Collected data entries
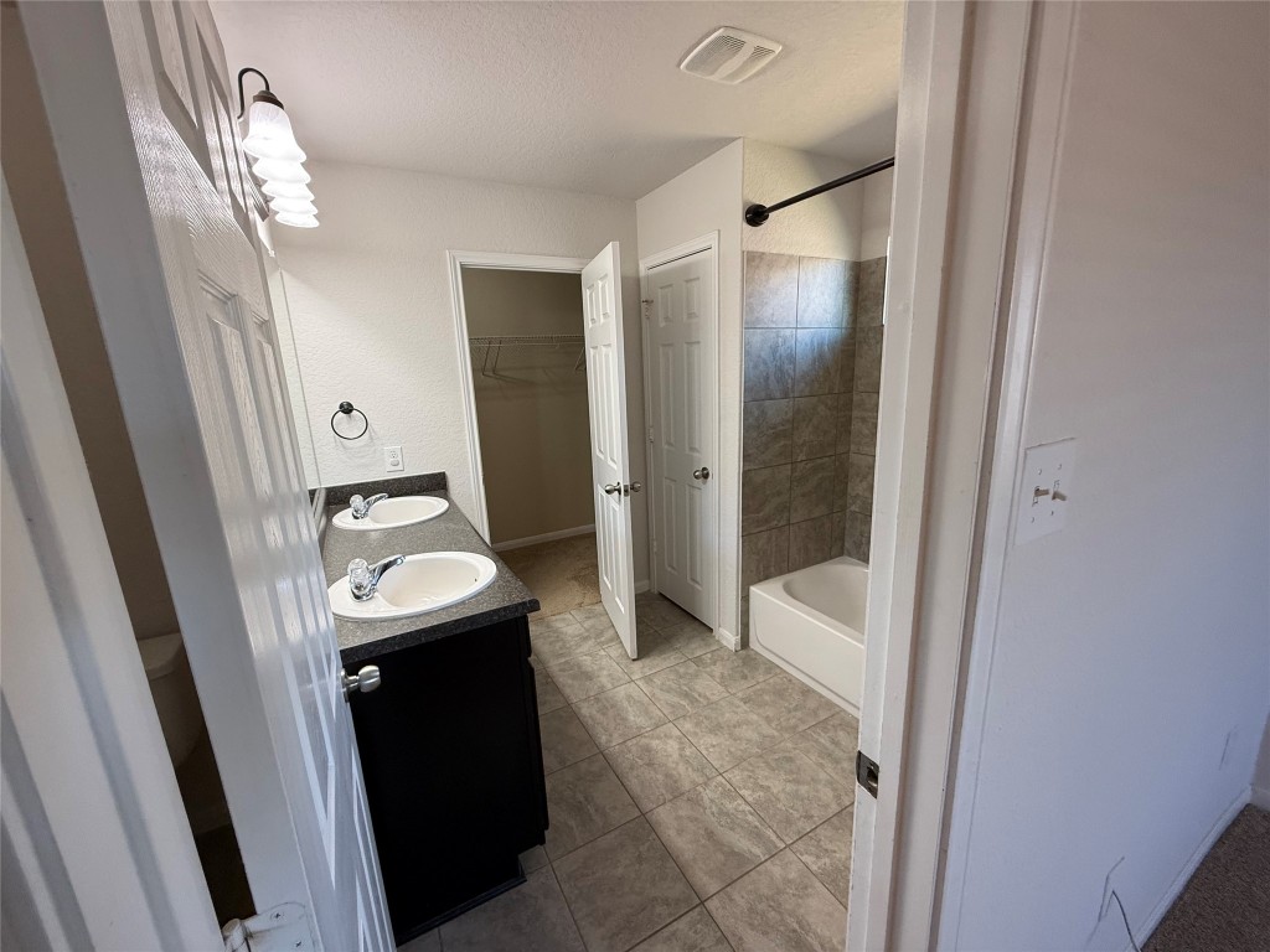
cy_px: 476
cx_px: 635
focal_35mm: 14
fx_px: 514
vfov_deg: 85.7
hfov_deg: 102.1
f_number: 2.2
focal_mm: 2.22
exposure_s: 1/120
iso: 200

REQUEST ->
Give all entries again verbatim, without any images.

RESULT FOR THIS EXERCISE ->
cy_px: 476
cx_px: 635
focal_35mm: 14
fx_px: 514
vfov_deg: 85.7
hfov_deg: 102.1
f_number: 2.2
focal_mm: 2.22
exposure_s: 1/120
iso: 200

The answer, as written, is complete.